Sunday, June 1, 2014

"I'm Terrified."






Recently, the author/reader site Goodreads e-mailed me requesting I provide a question for author Michael Cunningham's upcoming interview in their next newsletter. I've read two of his books, "The Hours" and "Specimen Days," and they are among my favorites. "The Hours" was made into a movie with David Hare as screenwriter and Stephen O'Hare as director.

The question request from Goodreads got me thinking about "The Hours" movie which takes place in three different time periods involving three different, yet connected, women. The first plot involves real-life writer Virginia Woolfe and takes place in 1923 while she writes her novel "Mrs. Dalloway." The second plot takes place in 1951 and has Laura Brown reading the novel "Mrs. Dalloway." The third plot's lead character is Clarissa who is living a life similar to Clarissa in the "Mrs. Dalloway" book because she too is getting ready to host a party and she continuously finds herself focusing on mundane matters, like the details of her party, rather than facing her real-life problems. I've always felt that the Laura Brown character, played by Julianne Moore, got the least attention in the public's reception of the movie, yet her character is the one who moved me the most.

Laura Brown is a housewife whose son is always following her around.
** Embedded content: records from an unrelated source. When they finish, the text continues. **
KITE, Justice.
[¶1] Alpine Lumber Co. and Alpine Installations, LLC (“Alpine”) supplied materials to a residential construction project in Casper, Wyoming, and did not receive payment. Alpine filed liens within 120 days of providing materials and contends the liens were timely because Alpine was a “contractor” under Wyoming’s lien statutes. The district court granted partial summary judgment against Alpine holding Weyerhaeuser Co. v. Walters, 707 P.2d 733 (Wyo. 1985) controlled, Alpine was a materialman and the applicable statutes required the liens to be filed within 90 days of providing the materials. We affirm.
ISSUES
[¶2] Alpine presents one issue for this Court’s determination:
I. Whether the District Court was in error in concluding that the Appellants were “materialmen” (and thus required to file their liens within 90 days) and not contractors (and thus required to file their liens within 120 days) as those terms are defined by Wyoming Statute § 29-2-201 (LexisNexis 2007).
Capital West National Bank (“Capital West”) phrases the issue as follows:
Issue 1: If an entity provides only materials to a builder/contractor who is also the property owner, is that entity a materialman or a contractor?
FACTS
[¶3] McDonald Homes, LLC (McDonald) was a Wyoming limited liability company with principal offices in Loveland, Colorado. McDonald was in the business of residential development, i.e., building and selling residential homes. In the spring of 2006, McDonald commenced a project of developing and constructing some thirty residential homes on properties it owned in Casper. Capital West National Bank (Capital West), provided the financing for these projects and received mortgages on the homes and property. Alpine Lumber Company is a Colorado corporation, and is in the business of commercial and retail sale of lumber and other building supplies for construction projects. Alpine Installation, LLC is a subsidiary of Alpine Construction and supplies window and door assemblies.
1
She finds this difficult to deal with because she is an introvert with a comprehensive interior life. She is an avid reader which makes her comparable to creative artists who usually have a constant running monologue in their minds where they build their own story plots or obsessively mull over an idea they're trying to figure out. Having a child or anyone interrupt this inner monologue can be unbearable at times. People like Laura Brown are often not interacting with the world around them which is hard for those who don't have this steady dialogue in their heads to understand. When they need to be, they are fully focused on the tasks at hand, but as soon as they are able to, they once again become completely disconnected to the world around them. They are focusing on their monologues, and it's painful for them to be pulled out when they're not yet ready to go. So between her son always watching her, and her husband always lavishing attention on her, she often feels the need to escape. Her husband seems to think she is perfect, and the problem with someone thinking everything you do is perfect is that it's unbelievable. No one is perfect.  This impossible perceived standard Laura lives under causes her to feel anxious and often like a failure.
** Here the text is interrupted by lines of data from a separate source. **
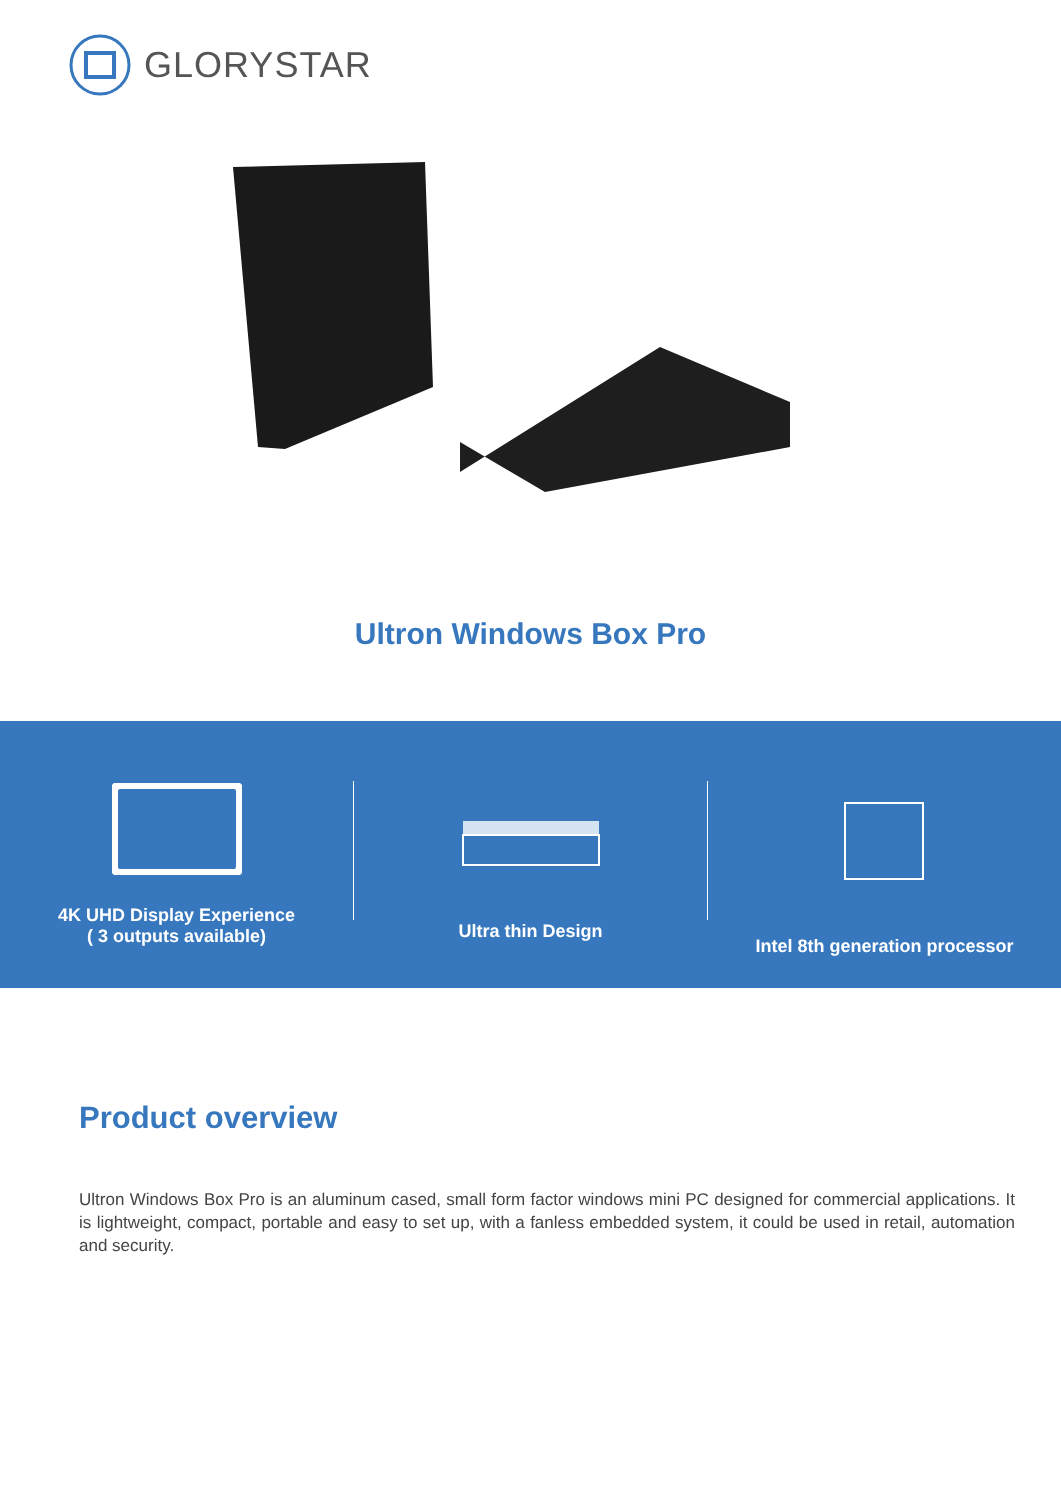GLORYSTAR
Ultron Windows Box Pro
4K UHD Display Experience
( 3 outputs available)
Ultra thin Design
Intel 8th generation processor
Product overview
Ultron Windows Box Pro is an aluminum cased, small form factor windows mini PC designed for commercial applications. It is lightweight, compact, portable and easy to set up, with a fanless embedded system, it could be used in retail, automation and security.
An example of this is when she tries to bake a cake for her husband's birthday.  It comes out completely lopsided, and she is so devastated, she throws it into the garbage. Yet she knows that her husband would have loved it anyway no matter how awful it looked.  She and her son bake him another cake, but by now, she's had it.  She leaves the cake in the kitchen for him and takes her son to a neighbor's, claiming she has a hair appointment. Instead, Laura drives to a hotel planning to read more of Mrs. Dalloway and then to take pills and kill herself.  She feels she is smothering, and she needs to escape so she can just be alone, but she can't go through with it.
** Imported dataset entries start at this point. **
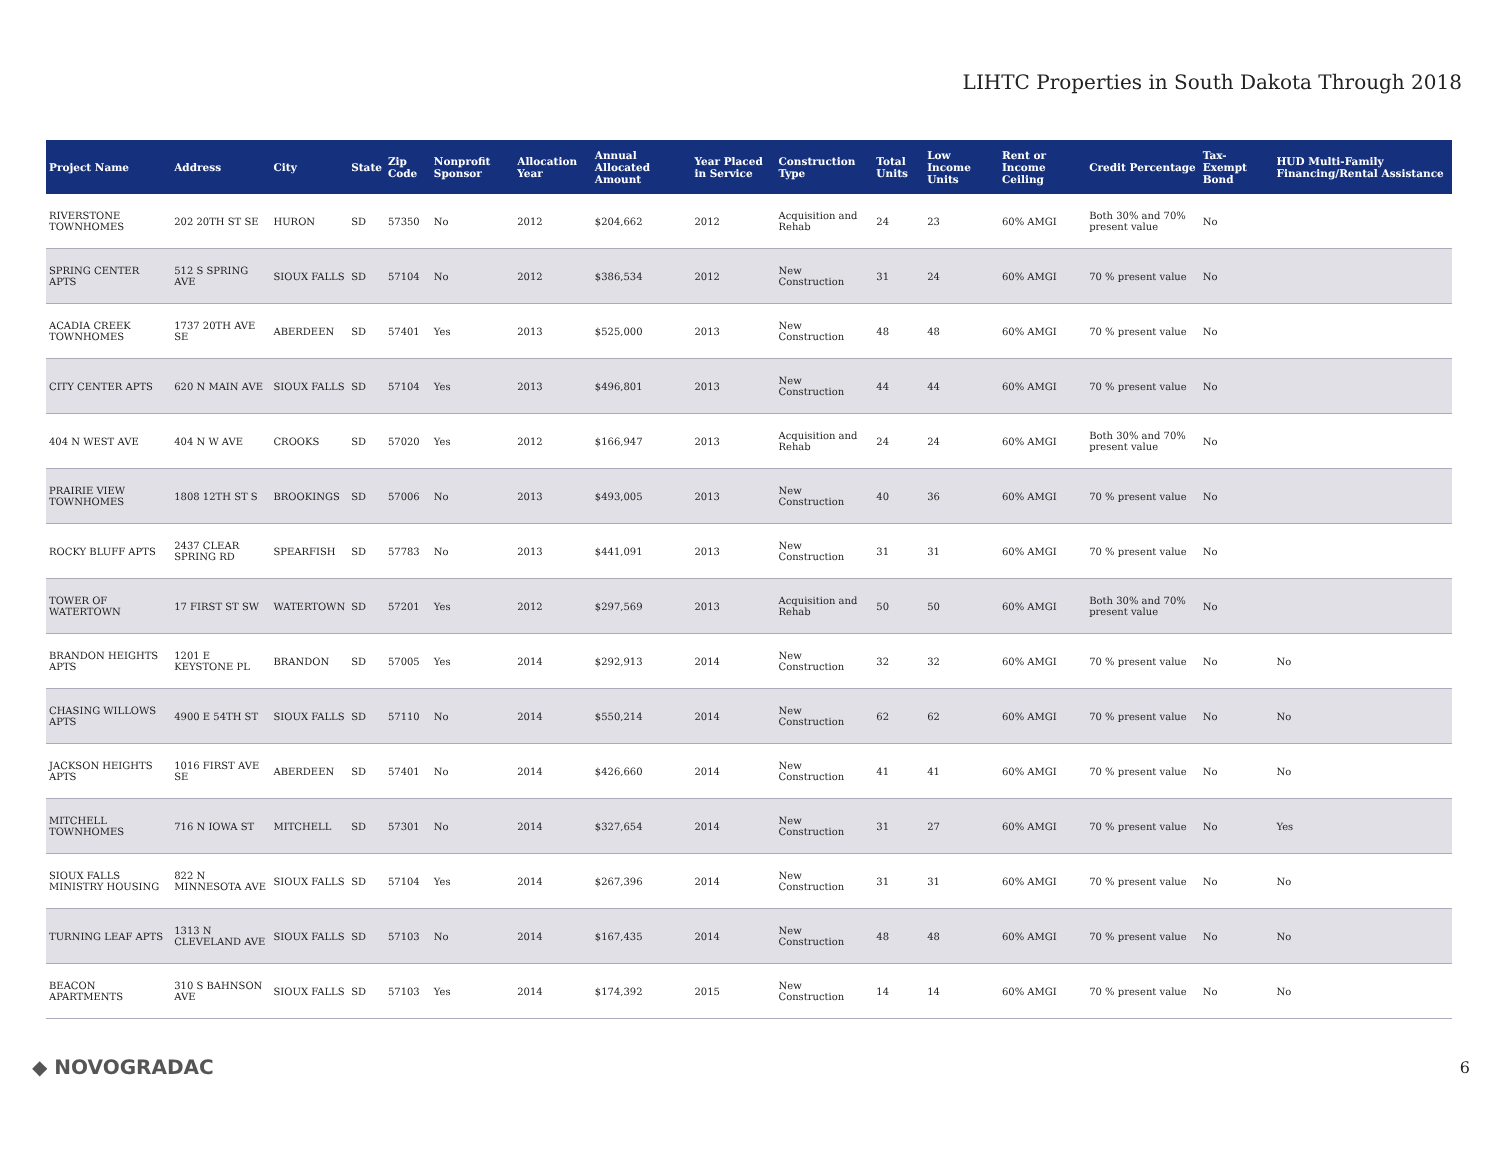LIHTC Properties in South Dakota Through 2018
| Project Name | Address | City | State | Zip Code | Nonprofit Sponsor | Allocation Year | Annual Allocated Amount | Year Placed in Service | Construction Type | Total Units | Low Income Units | Rent or Income Ceiling | Credit Percentage | Tax-Exempt Bond | HUD Multi-Family Financing/Rental Assistance |
| --- | --- | --- | --- | --- | --- | --- | --- | --- | --- | --- | --- | --- | --- | --- | --- |
| RIVERSTONE TOWNHOMES | 202 20TH ST SE | HURON | SD | 57350 | No | 2012 | $204,662 | 2012 | Acquisition and Rehab | 24 | 23 | 60% AMGI | Both 30% and 70% present value | No | |
| SPRING CENTER APTS | 512 S SPRING AVE | SIOUX FALLS | SD | 57104 | No | 2012 | $386,534 | 2012 | New Construction | 31 | 24 | 60% AMGI | 70 % present value | No | |
| ACADIA CREEK TOWNHOMES | 1737 20TH AVE SE | ABERDEEN | SD | 57401 | Yes | 2013 | $525,000 | 2013 | New Construction | 48 | 48 | 60% AMGI | 70 % present value | No | |
| CITY CENTER APTS | 620 N MAIN AVE | SIOUX FALLS | SD | 57104 | Yes | 2013 | $496,801 | 2013 | New Construction | 44 | 44 | 60% AMGI | 70 % present value | No | |
| 404 N WEST AVE | 404 N W AVE | CROOKS | SD | 57020 | Yes | 2012 | $166,947 | 2013 | Acquisition and Rehab | 24 | 24 | 60% AMGI | Both 30% and 70% present value | No | |
| PRAIRIE VIEW TOWNHOMES | 1808 12TH ST S | BROOKINGS | SD | 57006 | No | 2013 | $493,005 | 2013 | New Construction | 40 | 36 | 60% AMGI | 70 % present value | No | |
| ROCKY BLUFF APTS | 2437 CLEAR SPRING RD | SPEARFISH | SD | 57783 | No | 2013 | $441,091 | 2013 | New Construction | 31 | 31 | 60% AMGI | 70 % present value | No | |
| TOWER OF WATERTOWN | 17 FIRST ST SW | WATERTOWN | SD | 57201 | Yes | 2012 | $297,569 | 2013 | Acquisition and Rehab | 50 | 50 | 60% AMGI | Both 30% and 70% present value | No | |
| BRANDON HEIGHTS APTS | 1201 E KEYSTONE PL | BRANDON | SD | 57005 | Yes | 2014 | $292,913 | 2014 | New Construction | 32 | 32 | 60% AMGI | 70 % present value | No | No |
| CHASING WILLOWS APTS | 4900 E 54TH ST | SIOUX FALLS | SD | 57110 | No | 2014 | $550,214 | 2014 | New Construction | 62 | 62 | 60% AMGI | 70 % present value | No | No |
| JACKSON HEIGHTS APTS | 1016 FIRST AVE SE | ABERDEEN | SD | 57401 | No | 2014 | $426,660 | 2014 | New Construction | 41 | 41 | 60% AMGI | 70 % present value | No | No |
| MITCHELL TOWNHOMES | 716 N IOWA ST | MITCHELL | SD | 57301 | No | 2014 | $327,654 | 2014 | New Construction | 31 | 27 | 60% AMGI | 70 % present value | No | Yes |
| SIOUX FALLS MINISTRY HOUSING | 822 N MINNESOTA AVE | SIOUX FALLS | SD | 57104 | Yes | 2014 | $267,396 | 2014 | New Construction | 31 | 31 | 60% AMGI | 70 % present value | No | No |
| TURNING LEAF APTS | 1313 N CLEVELAND AVE | SIOUX FALLS | SD | 57103 | No | 2014 | $167,435 | 2014 | New Construction | 48 | 48 | 60% AMGI | 70 % present value | No | No |
| BEACON APARTMENTS | 310 S BAHNSON AVE | SIOUX FALLS | SD | 57103 | Yes | 2014 | $174,392 | 2015 | New Construction | 14 | 14 | 60% AMGI | 70 % present value | No | No |
◆ NOVOGRADAC 6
Later that night, Laura is in the bathroom talking through the door to her husband who is in the bed.  She mentions her friend's upcoming operation. He talks to her about it from the bed, but he has no idea she is breaking down and crying in there after he hears her say, "I'm terrified." That's the downside to having a rich interior life. You may be able to entertain yourself and be able to escape through reading books, but nobody ever has any idea of the catastrophic storm that goes on inside of you. Laura does wind up leaving her family and living on her own in Canada. I doubt Laura wanted to be this way, and she probably hated herself for it, but she couldn't fight nature.

I did come up with a couple of questions for Michael Cunningham's Goodreads interview, but neither of them had to do with Laura Brown.  If I did have a question about Laura Brown for him, it would be: "Do you think that if Laura Brown had written books instead of reading them, it would have enabled her to find that escape she so desperately yearned for?"